Mining Investments Coming Only In Trickles

Published by MAC on 2007-05-15
Source: PCCI

Mining investments coming only in trickles

Only a few mines have started actual operations - PCCI


15th May 2007

BAGUIO CITY - Mining investments in the country have been coming only in trickles since the passage of the controversial Mining Act of 1994 that was initially thought to make a difference in reducing mass poverty in rural communities.

This was disclosed in a study commissioned by the Philippine Chamber of Commerce and Industry (PCCI) to determine the readiness of the country's mining industry in absorbing trade liberalization.

The report concluded that the "ghost of irresponsible mining" continues to haunt one of the most competitive segments of the economy, citing man-made tragedies caused by negligent operators, like Marcopper, whose solid and liquid wastes wreaked havoc in the communities that hosted them.

The Philippine Export News and Features stated the gold curse seem to have haunted the country since the most of the people remained dirt poor even when the mining boom was at its height in the 1980s when gold hit an all-time high price of 0 [sic] per ounce.

The PNF noted that the study stated that the country remains one of the richest in the world not only with precious metal reserves like gold, silver, nickel and copper but also with non-metallic raw materials such as silica for glass manufacturing and limestone for cement making.

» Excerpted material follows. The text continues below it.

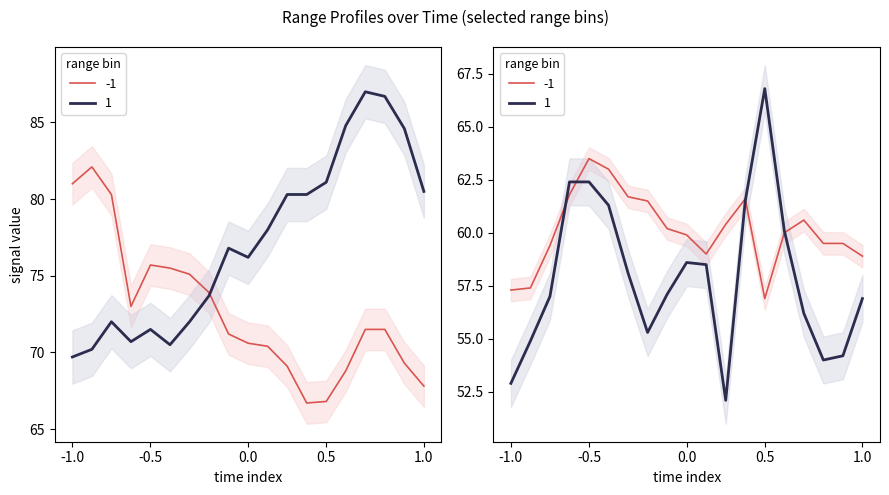

True or false: 3.524 has more than 0 interior local peaks.

True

However, only a few gold, copper and nickel mines have started actual mining operations since the collapse of the industries when all companies, except Philex and Lepanto mines, closed shop.

The study also stated that locally produced cement is costlier in the country than anywhere in the Asian region due to a cartel that fixes high prices while only some glass factories are in place. These include Asahi Glass, a subsidiary of San Miguel Corp.

The study stated that if fully tapped, mining should make the difference in the country's poverty reduction program in the rural communities by generating tens of thousands of jobs and by boosting downstream industries such as fine jewellery trade.

It was claimed that the problem does not lie with the policy on environment because the country's mining laws are considered superior to those of the United States and Canada in environment safety nets and ensuring social responsibility.

The new mining law requires mining companies nationwide to segregate a portion of their capital for the so-called social development programs in the communities where they operate. With this proviso, displaced residents and other beneficiaries have the chance to have their own sources of livelihood while improving vital infrastructures to link them with other parts of the region.